Longtime Barnstable resident Robbie Stewart has a lifetime of Dolphin memories, and he once worked there as well. “It has always been a village favorite, all the locals patronized it. When the Sandy Neck camp existed, the parents of the children there would lunch at The Dolphin. The food was delicious, and the dishes were clean because I was the dishwasher, and the salad was clean because I tossed it,” he said.

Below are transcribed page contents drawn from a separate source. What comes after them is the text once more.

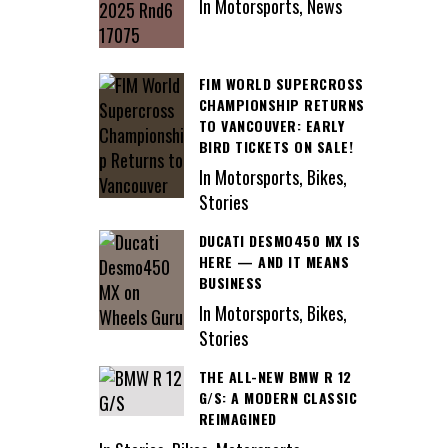
In Motorsports, News
FIM WORLD SUPERCROSS
CHAMPIONSHIP RETURNS
TO VANCOUVER: EARLY
BIRD TICKETS ON SALE!
In Motorsports, Bikes,
Stories
DUCATI DESMO450 MX IS
HERE — AND IT MEANS
BUSINESS
In Motorsports, Bikes,
Stories
THE ALL-NEW BMW R 12
G/S: A MODERN CLASSIC
REIMAGINED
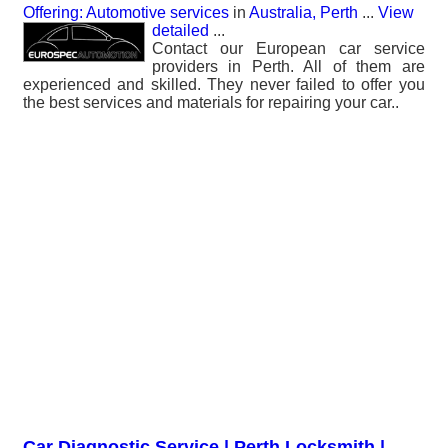
Offering: Automotive services
in
Australia, Perth
...
View
detailed
...
Contact our European car service
providers in Perth. All of them are
experienced and skilled. They never failed to offer you
the best services and materials for repairing your car..
Car Diagnostic Service | Perth Locksmith |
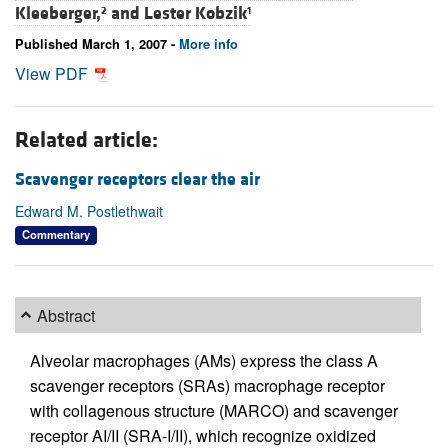
Kleeberger,
and
Lester Kobzik
2
1
Published March 1, 2007 -
More info
View PDF
Related article:
Scavenger receptors clear the air
Edward M. Postlethwait
Commentary
Abstract
Alveolar macrophages (AMs) express the class A
scavenger receptors (SRAs) macrophage receptor
with collagenous structure (MARCO) and scavenger
receptor AI/II (SRA-I/II), which recognize oxidized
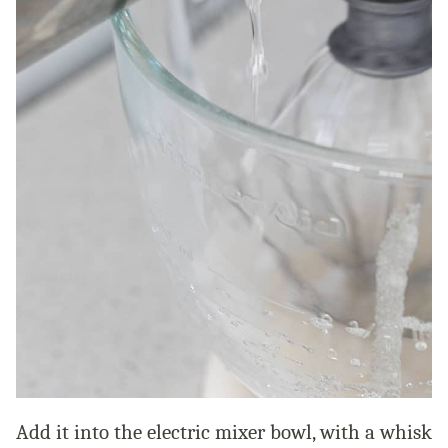
Add it into the electric mixer bowl, with a whisk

When she came to run the Dolphin in 1988, Smith combined her family’s old ways with the new trends that were then reshaping the culinary landscape. “I came into The Dolphin in the third generation, and I called it the time warp Cape: Perfect dining, 1967. I came from new trends in Boston, where I had run 12 Cardoos stores around New England for 12 years. People were making their own pate, using fresh herbs, and roasting their own coffee beans,” she said. The US was in the process of rediscovering food at the time. “I went to Johnson & Wales and got a culinary degree, and came back and cooked the line. Now I cater and write recipes for the cooks to utilize. Right now I’m working on Mexican corn using fresh local produce,” she said.

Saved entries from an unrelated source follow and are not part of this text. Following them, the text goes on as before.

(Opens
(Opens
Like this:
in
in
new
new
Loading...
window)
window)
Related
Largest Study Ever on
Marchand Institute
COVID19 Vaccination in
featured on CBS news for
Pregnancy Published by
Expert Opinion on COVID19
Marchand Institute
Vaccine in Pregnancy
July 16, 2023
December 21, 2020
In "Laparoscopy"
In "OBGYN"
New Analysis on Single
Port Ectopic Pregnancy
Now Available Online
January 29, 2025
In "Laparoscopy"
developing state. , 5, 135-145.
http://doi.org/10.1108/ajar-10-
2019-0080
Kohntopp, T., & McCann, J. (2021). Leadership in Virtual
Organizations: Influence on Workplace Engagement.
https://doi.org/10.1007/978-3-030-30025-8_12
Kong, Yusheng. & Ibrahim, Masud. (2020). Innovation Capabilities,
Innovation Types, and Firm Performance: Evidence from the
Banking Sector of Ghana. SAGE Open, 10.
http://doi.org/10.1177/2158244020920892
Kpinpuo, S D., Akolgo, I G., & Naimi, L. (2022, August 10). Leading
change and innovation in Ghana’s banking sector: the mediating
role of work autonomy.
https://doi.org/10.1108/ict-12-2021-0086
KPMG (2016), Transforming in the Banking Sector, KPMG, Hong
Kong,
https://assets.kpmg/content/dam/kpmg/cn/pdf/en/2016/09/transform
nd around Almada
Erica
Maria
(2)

Dinner in the formal dining room is a cozy experience in fine dining Cape Cod style. Think white tablecloths, toile, fresh flowers and, in winter, a warm gas fire. The view from the back of the dining room is the marsh, while the front windows look out over historic Main Street. I have eaten everything in that dining room, including funeral lunches, New Year’s Day nibbles, meals celebrating birthdays, and dinner the night before the rehearsal dinner for my own wedding, when many bottles of wine arrived at my table from friends at the bar.

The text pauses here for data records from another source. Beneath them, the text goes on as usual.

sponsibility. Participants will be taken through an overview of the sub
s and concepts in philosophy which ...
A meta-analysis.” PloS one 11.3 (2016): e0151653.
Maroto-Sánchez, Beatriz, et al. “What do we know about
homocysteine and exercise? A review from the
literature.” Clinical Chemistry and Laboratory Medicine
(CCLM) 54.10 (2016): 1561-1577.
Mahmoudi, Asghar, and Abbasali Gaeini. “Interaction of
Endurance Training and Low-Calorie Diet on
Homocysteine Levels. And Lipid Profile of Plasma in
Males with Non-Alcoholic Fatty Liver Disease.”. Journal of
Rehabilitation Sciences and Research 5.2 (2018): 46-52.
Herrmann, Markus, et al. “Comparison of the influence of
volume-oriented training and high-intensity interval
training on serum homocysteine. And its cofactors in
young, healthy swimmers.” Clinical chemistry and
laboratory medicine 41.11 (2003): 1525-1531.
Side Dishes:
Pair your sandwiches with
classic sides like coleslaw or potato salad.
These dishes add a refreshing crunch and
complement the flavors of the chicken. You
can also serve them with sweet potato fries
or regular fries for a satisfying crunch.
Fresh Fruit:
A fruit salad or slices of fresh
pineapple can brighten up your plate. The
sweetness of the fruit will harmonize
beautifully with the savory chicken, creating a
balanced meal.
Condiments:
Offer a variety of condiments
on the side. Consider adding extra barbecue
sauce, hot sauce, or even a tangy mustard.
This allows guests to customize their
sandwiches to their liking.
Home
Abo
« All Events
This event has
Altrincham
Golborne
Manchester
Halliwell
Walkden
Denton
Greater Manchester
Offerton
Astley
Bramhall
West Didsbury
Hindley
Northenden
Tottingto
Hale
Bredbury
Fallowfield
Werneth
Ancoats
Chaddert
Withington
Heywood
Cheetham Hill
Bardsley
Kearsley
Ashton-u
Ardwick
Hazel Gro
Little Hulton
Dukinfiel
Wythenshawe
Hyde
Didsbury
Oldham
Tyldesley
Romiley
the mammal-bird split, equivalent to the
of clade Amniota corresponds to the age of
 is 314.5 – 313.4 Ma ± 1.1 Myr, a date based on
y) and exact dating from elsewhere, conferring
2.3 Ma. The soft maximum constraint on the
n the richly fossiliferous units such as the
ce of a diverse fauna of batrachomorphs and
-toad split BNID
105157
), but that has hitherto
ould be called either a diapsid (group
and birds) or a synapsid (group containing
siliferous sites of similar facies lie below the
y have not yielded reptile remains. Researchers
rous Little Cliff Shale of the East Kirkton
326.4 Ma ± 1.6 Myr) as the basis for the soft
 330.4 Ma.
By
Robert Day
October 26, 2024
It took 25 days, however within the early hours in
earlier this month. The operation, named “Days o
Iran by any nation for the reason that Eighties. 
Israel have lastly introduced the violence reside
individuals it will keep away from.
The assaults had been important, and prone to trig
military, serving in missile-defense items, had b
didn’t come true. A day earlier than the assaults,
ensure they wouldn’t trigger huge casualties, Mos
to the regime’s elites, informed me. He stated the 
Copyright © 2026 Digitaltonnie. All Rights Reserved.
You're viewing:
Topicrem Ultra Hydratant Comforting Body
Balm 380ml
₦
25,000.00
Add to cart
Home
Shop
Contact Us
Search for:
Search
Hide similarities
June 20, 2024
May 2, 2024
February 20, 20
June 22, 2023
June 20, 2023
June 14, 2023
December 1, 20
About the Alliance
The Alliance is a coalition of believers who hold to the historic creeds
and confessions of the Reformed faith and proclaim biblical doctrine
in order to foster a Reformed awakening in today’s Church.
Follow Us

A look at today’s menu reflects the old and the new culinary influences. The regular menu is rich in seafood offerings, including grilled swordfish, sole, cod and seafood stew. Fried clams and oysters satisfy any clam shack cravings, and there is plenty of meat for carnivores. Salads and light options freshen the flavors up, as do hints of foreign flavor from the Mediterranean and even Thailand.

The specials menu changes daily and seasonally as it plays against the backdrop of the regular menu. It is here that Smith’s creativity comes out. Most of today’s specials feature fish fresh from the ocean with a modern twist, such as pistachio-crusted halibut with fruit salsa or grilled salmon over spinach with quinoa Greek salad. The mussels with tomatoes and garlic butter starter are my own favorite after stuffed quahogs, and since Smith spent her college years as a Barnstable shellfish warden, I know I am in good hands when it comes bivalves.

It is the summer of 1996 and Nancy is catering my wedding reception in the backyard of my mother’s house on Indian Hill. It is a perfect summer day, not too hot, not too cold. Tables are groaning under the weight of good food, and everything is going smoothly until we all arrive back at the house from the church half an hour early. Happily, the guests never notice how surprised Nancy is by their early arrival as she seamlessly pulls the party together right under their noses. The food is wonderful.

In addition to running the restaurant, Smith has been catering village events for the last 25 years, and I imagine her phone number is on speed dial for party planners across the village. It is through her flourishing catering business, which she runs out of the restaurant, that she and The Dolphin have taken part in the countless local weddings, graduations and christenings celebrated at home.

The world is always changing, but The Dolphin offers Barnstable Village a constant bedrock. Successive generations have woven their way through the bar, around the dining room and out into the wider village in an enduring mosaic of food, cheer and companionship. Smith considers it an important part of the intergenerational culture of Barnstable and she has seen everything happen at least once with her sharp birds-eye view. “All roads end at The Dolphin,” she says.